As a woman of color, Dawn Chávez is in rare company as the chief executive of a non-profit environmental organization. Since 2014 she’s served as executive director of Second Gear community partner Asheville GreenWorks and wants to inspire a new generation of people with diverse backgrounds to join her in the environmental movement.
The fact is, said Chávez, people of color may be among the most vulnerable to environmental challenges. For example, Black and Hispanic Americans tend to live in neighborhoods with more pollution. So building a movement to combat environmental problems should be more open and accepting of people of color.
Chávez, who grew up in the Bronx, moved from Boston with her husband and two children in 2014 to lead GreenWorks and to be near her sister, Karen, an editor and reporter at the Asheville Citizen-Times.
With four siblings in New York City, family camping vacations were their go-to get-away that fit their budget and was her connection to nature. She also adored her summer camp in Massachusetts. After graduating from college, she served on the camp’s board of directors and eventually took the helm of the Manice Education Center in New York City that introduced the outdoors to kids of color. During her stint in New England, Chávez launched the Boston Youth Environmental Network that focused on creating pathways for people of color to seek environmental related careers.

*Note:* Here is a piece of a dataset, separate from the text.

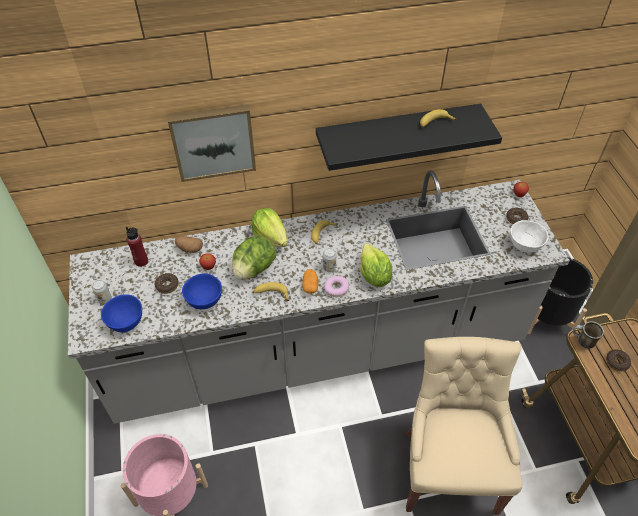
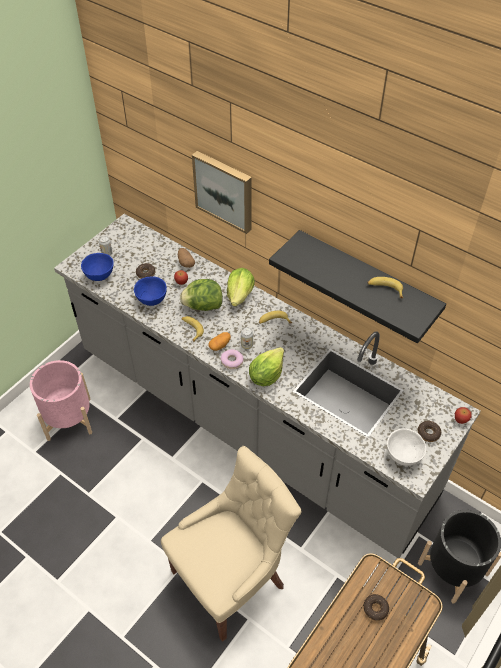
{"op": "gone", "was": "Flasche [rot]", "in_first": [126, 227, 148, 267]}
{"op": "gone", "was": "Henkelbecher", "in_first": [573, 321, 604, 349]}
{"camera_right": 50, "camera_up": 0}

So when she landed in Asheville, a Mecca of the outdoor industry and hub of the environmental movement, she believed she could help people with diverse racial and ethinic identities get a foot up in an industry that’s vastly white.
“I was drawn to GreenWorks because of the focus on racial equity. I felt like I could make a difference here,” explained Chávez. GreenWorks, which was founded as Quality ‘76 to beautify the region for the U.S. Bicentennial, pivoted its focus in 2014 to work with people of color and public housing communities. At the core of the effort is YELP - the youth environmental leadership program - an 8 week internship for local teens to advance equity in outdoor professions.

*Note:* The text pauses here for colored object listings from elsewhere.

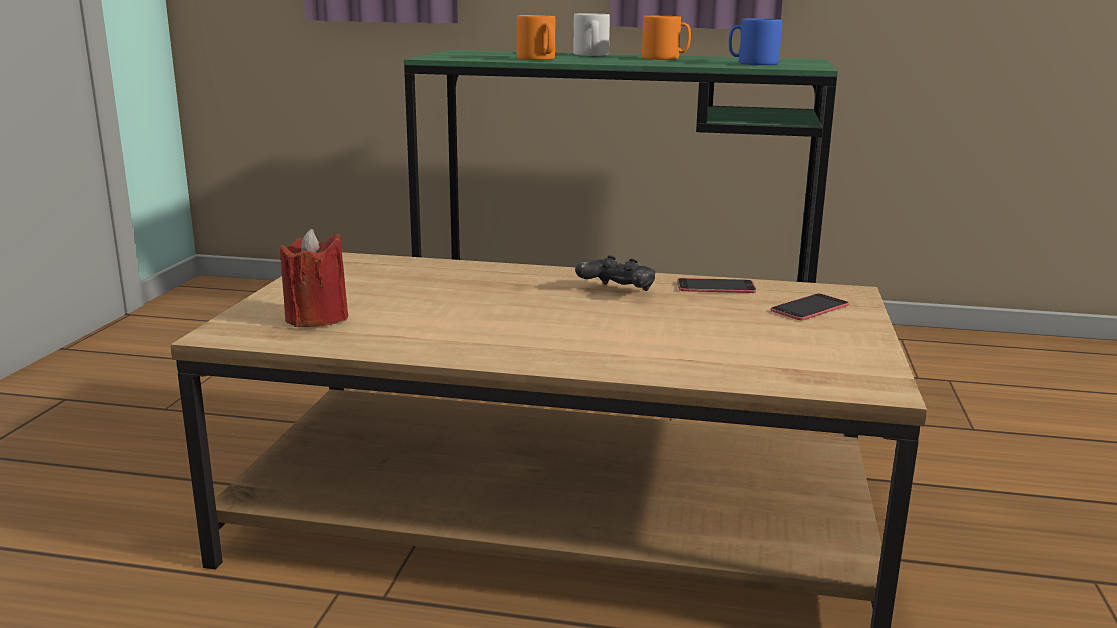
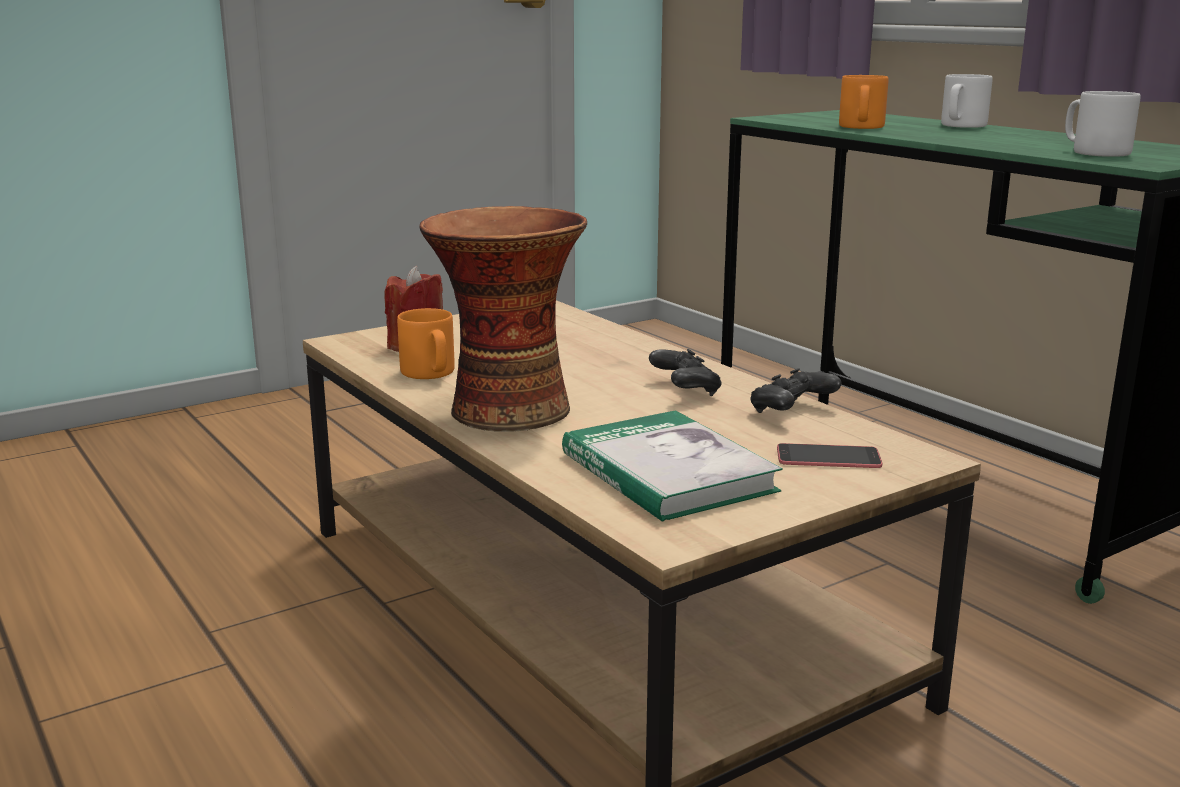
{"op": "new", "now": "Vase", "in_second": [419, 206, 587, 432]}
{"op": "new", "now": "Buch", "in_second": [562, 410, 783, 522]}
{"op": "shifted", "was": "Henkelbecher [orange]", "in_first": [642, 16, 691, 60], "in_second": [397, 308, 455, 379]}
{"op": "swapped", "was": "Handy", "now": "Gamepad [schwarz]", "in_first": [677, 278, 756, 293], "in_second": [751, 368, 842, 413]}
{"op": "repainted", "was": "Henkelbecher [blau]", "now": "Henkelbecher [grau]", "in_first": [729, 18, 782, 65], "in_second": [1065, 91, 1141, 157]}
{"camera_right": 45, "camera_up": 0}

“As a person of color I can see discrimination and prejudice more clearly than someone who has never expereinced it,” she said. “I feel like part of my role is to shine a light on the industry and show that at the leadership and executive level there are very few people of color on staff, in leadership, or on boards. I’m in a unique position to make change in my organization, in my field, and in Asheville. ”
Since minorities may lack a professional network in the environmental field, said Chávez, forming connections is a big variable to create a more inclusive field. However, there’s more to it than just recruiting if people of color are reluctant to apply in the first place. Which is why Chávez also encourages organizations to foster a culture that’s more supportive and welcoming to people of color.
“I can see the changes that have happened on an individual level,” she said. “But it takes time to build diversity and inclusion.”
And while George Floyd’s death may have brought racial justice to the headlines, there’s still plenty of work to do in an industry that generally lacks racial diversity has pushed GreenWorks to ensure that their work and culture are as inclusive as possible.
“It’s making us take a harder look at our programs,” said Chávez who pointed out that most of their volunteer clean-ups are predominantly white. “We are looking carefully at how we can change the narrative.”